Exercise data:
──────
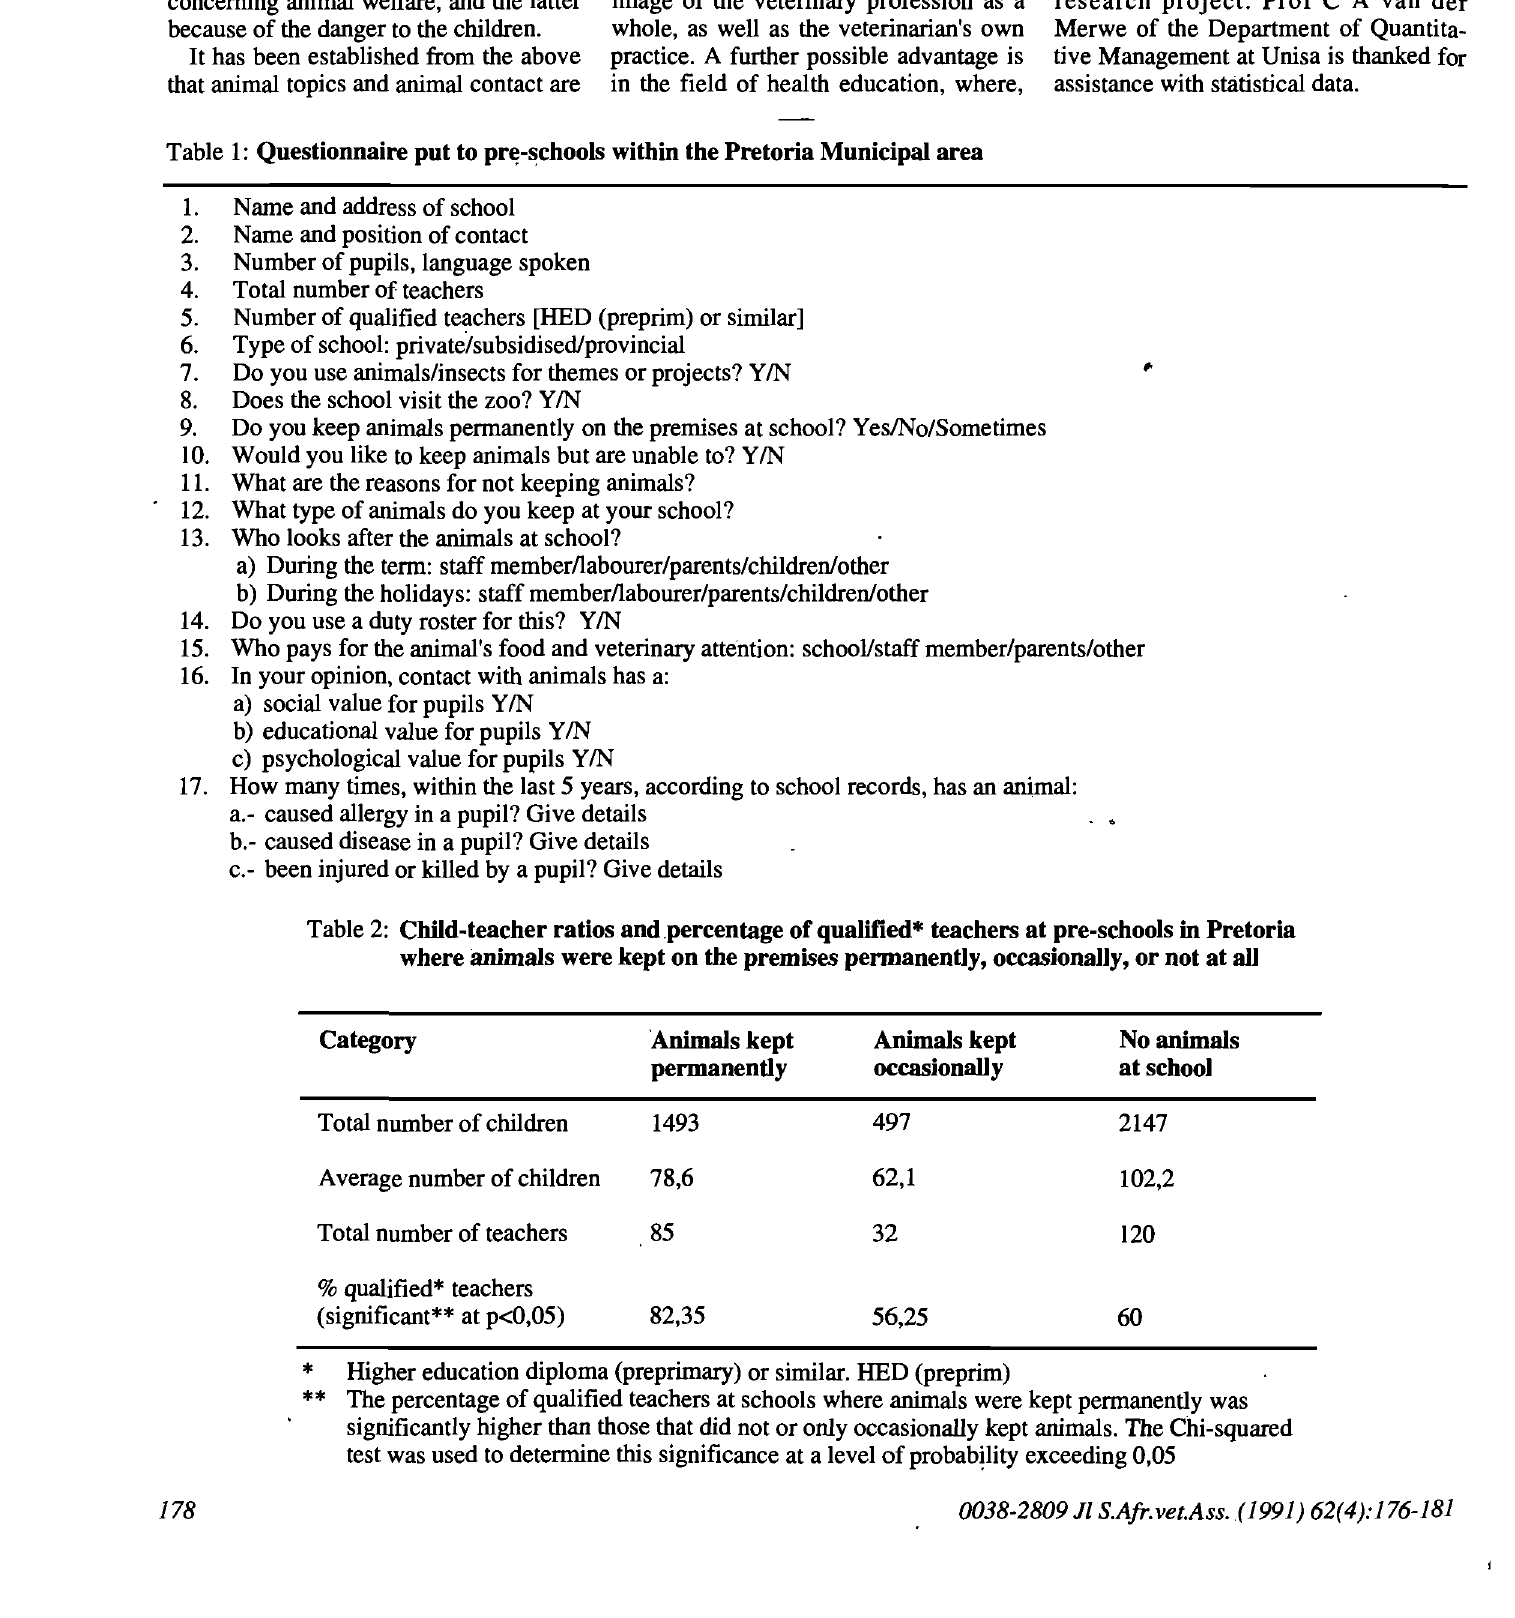
Table 1: Questionnaire put to pr~-schools within the Pretoria Municipal area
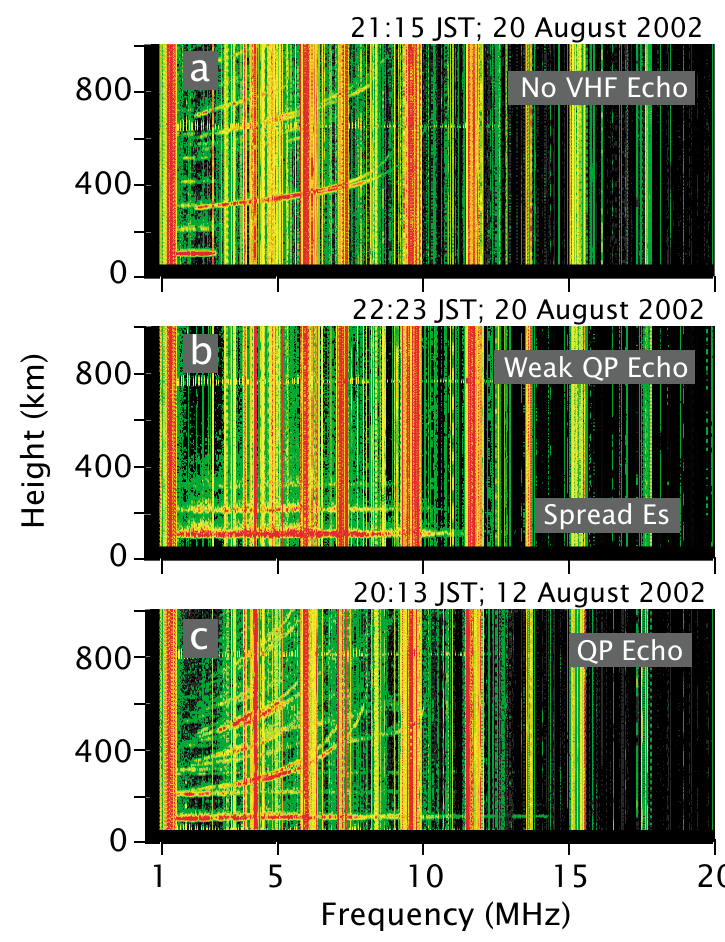
Fig. 2. Different types of ionograms showing a less developed Es trace which is not associated with QP echoes (a) , fully blanketing and a spread Es trace associated with QP echoes (b) , and a transparent, nearly spread Es trace associated with QP echoes (c)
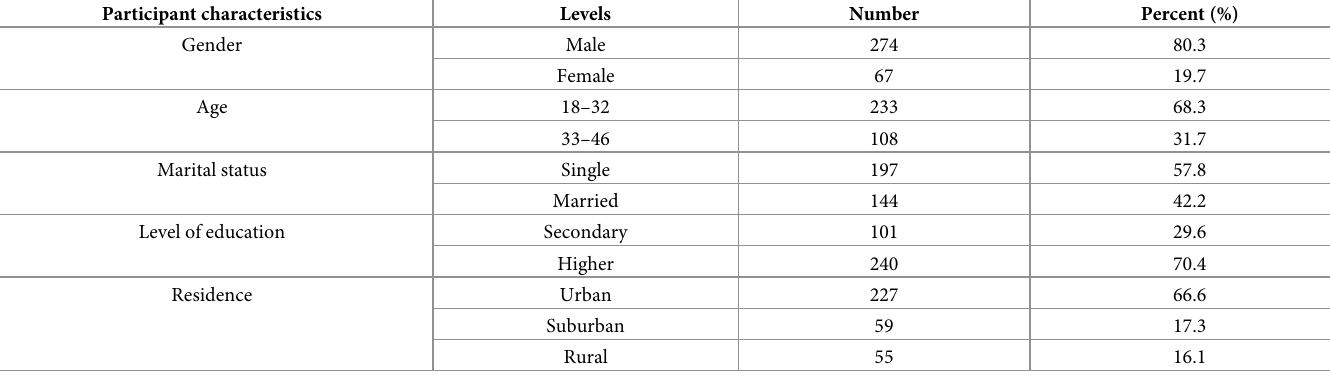
Table 1. Sociodemographic characteristics of respondents to assess prevention knowledge and practice among the community towards the COVID-19 pandemic in Ethiopia (N = 341). Participant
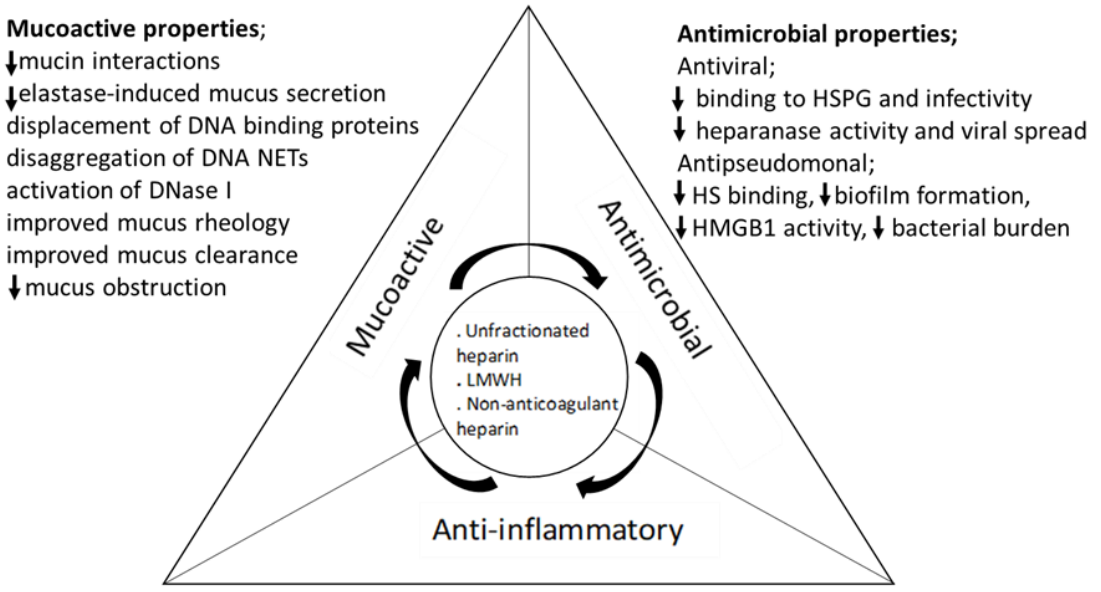
Figure 2. The anti-inflammatory, anti-microbial, and mucoactive pharmacological properties of heparin and its derivatives are proposed to reduce mucus obstruction of the inflamed airways, and the cycles of infection and inflammation that lead to tissue damage. NETs; neutrophil extracellular traps. HSPG; heparan sulphate proteoglycan. HS; heparan sulphate. HMGB1; high mobility group box 1. Downward arrows indicate a decrease in the described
──────
Exercise brief: Show every line above in which the word "Table" occurs.

Answer for the task:
Table 1: Questionnaire put to pr~-schools within the Pretoria Municipal area
Table 1. Sociodemographic characteristics of respondents to assess prevention knowledge and practice among the community towards the COVID-19 pandemic in Ethiopia (N = 341). Participant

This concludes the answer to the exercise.